* EXERCISE BRIEF
For every line in the records below that contains the word "lines", add one to a count, and report only that count.

─── RECORDS FOR THIS EXERCISE ───

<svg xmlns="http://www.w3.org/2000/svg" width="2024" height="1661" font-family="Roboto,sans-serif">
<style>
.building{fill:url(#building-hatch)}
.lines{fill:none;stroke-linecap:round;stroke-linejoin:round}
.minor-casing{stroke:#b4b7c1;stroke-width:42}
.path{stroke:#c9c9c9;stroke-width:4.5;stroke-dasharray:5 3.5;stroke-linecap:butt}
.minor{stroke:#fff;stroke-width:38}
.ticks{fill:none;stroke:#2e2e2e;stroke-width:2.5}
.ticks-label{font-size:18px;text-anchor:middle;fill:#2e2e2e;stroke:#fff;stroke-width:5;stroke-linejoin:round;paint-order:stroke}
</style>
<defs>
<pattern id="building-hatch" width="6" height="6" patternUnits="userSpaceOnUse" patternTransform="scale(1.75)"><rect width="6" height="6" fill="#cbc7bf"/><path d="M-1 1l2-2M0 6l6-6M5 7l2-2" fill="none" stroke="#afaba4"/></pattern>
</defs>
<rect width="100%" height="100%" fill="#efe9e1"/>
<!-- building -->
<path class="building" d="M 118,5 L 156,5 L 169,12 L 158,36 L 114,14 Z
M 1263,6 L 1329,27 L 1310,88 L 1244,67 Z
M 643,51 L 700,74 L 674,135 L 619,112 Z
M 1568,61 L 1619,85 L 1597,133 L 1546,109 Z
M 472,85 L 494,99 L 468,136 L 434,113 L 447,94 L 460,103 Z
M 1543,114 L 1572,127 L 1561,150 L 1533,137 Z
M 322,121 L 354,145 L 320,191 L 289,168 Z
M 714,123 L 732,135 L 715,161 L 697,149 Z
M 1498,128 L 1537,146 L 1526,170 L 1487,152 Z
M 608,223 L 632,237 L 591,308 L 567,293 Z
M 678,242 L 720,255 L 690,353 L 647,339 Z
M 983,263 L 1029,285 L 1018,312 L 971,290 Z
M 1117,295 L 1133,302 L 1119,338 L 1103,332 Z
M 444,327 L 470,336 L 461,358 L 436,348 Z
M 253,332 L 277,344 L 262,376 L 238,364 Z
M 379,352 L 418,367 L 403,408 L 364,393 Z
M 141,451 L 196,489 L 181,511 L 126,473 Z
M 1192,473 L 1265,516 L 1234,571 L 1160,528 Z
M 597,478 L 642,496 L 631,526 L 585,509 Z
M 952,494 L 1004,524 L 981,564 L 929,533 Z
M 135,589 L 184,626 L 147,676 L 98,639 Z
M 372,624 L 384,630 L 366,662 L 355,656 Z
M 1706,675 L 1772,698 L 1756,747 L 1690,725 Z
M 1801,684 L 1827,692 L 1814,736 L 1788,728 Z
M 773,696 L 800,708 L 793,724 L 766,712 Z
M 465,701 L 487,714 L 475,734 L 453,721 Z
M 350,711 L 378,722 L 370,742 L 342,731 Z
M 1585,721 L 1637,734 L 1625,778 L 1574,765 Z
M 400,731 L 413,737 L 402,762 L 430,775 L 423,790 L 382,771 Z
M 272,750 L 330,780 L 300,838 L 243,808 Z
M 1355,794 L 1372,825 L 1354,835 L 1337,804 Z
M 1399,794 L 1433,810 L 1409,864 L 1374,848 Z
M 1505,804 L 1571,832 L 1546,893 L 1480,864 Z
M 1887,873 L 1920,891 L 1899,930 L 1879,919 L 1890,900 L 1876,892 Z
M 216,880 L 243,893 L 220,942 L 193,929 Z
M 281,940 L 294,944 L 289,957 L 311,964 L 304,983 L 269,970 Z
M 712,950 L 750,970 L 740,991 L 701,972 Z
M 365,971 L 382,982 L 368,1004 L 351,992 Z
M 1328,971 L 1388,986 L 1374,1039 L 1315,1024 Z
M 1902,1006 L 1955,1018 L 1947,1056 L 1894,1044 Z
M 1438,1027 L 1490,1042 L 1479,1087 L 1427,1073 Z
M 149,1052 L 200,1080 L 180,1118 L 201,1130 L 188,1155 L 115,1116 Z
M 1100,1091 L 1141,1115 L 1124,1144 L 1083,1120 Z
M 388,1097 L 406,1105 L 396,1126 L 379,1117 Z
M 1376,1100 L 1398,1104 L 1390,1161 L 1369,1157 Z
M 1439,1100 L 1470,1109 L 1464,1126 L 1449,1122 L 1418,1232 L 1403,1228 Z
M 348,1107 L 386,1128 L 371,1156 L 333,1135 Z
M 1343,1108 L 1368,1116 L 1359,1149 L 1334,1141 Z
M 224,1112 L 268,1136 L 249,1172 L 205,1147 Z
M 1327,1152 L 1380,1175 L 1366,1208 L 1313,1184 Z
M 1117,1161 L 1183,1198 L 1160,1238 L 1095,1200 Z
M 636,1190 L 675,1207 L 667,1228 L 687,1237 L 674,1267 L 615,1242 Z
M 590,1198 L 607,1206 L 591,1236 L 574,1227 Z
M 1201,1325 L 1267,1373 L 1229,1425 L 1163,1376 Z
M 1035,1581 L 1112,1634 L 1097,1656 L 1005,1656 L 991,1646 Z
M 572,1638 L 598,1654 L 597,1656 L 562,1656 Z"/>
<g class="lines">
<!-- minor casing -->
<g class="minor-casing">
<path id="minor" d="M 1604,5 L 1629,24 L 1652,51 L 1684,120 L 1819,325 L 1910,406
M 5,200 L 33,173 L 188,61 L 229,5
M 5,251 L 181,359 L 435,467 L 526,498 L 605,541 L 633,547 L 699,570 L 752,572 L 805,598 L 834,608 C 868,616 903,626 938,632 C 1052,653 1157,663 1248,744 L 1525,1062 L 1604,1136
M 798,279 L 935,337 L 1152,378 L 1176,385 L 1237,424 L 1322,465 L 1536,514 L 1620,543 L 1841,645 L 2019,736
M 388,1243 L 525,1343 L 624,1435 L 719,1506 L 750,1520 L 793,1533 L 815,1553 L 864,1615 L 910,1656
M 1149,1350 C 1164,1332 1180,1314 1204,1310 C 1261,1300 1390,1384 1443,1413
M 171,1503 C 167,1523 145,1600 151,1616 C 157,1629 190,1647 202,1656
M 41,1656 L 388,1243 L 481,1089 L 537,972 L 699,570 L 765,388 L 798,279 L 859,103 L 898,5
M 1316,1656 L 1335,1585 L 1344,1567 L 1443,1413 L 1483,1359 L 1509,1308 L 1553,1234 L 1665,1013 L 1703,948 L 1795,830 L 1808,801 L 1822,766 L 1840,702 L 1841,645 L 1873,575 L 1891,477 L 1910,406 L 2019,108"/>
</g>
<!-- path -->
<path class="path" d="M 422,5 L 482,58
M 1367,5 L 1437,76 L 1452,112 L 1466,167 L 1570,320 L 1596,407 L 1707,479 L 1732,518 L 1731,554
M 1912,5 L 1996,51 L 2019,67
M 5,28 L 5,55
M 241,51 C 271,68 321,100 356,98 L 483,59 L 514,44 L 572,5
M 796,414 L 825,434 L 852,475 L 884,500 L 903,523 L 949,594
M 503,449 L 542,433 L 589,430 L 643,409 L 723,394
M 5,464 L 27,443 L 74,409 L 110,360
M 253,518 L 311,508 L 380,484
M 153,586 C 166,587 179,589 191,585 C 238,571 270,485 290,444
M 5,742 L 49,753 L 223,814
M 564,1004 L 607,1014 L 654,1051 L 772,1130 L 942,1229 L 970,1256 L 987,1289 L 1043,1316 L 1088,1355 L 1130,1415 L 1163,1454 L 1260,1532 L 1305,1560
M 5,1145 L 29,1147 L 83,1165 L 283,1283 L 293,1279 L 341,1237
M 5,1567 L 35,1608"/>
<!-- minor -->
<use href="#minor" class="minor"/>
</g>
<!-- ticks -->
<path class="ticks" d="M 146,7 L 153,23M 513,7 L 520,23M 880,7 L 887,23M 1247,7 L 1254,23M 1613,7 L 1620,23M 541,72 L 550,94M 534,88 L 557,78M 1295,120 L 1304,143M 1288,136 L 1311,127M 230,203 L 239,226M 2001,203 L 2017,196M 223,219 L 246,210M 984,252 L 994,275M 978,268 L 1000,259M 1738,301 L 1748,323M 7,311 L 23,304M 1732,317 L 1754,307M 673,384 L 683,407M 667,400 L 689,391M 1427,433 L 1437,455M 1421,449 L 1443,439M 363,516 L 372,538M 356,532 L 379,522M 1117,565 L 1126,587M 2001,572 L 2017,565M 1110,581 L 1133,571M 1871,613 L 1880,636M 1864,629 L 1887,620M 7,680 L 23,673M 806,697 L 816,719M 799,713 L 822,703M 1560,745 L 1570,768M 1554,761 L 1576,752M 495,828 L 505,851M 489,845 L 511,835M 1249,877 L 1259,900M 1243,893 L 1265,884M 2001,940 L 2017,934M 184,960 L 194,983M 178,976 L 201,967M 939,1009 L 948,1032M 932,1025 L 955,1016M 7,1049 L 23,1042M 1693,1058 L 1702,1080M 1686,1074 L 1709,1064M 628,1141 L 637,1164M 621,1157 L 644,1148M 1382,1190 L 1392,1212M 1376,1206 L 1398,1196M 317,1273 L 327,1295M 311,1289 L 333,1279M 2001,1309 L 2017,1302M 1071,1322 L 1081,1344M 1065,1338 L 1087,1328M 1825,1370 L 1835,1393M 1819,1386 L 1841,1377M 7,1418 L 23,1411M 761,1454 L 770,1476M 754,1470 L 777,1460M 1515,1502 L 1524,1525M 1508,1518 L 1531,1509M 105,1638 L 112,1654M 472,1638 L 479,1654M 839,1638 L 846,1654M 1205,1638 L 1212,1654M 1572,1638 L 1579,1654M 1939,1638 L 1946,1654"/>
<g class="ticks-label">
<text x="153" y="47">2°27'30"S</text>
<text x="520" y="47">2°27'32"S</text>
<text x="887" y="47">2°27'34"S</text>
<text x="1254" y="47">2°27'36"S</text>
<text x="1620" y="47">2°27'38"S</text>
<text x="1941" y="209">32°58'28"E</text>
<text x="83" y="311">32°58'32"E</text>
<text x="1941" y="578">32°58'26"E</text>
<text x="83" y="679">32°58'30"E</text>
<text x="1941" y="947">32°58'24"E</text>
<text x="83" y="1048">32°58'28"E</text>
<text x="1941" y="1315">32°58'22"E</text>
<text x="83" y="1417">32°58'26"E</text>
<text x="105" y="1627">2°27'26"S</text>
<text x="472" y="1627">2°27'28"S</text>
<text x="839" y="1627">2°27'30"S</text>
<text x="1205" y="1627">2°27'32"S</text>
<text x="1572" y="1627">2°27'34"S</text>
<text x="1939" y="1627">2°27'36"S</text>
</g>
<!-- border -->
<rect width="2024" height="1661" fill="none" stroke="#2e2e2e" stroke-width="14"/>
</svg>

───

* COMPLETED EXERCISE
2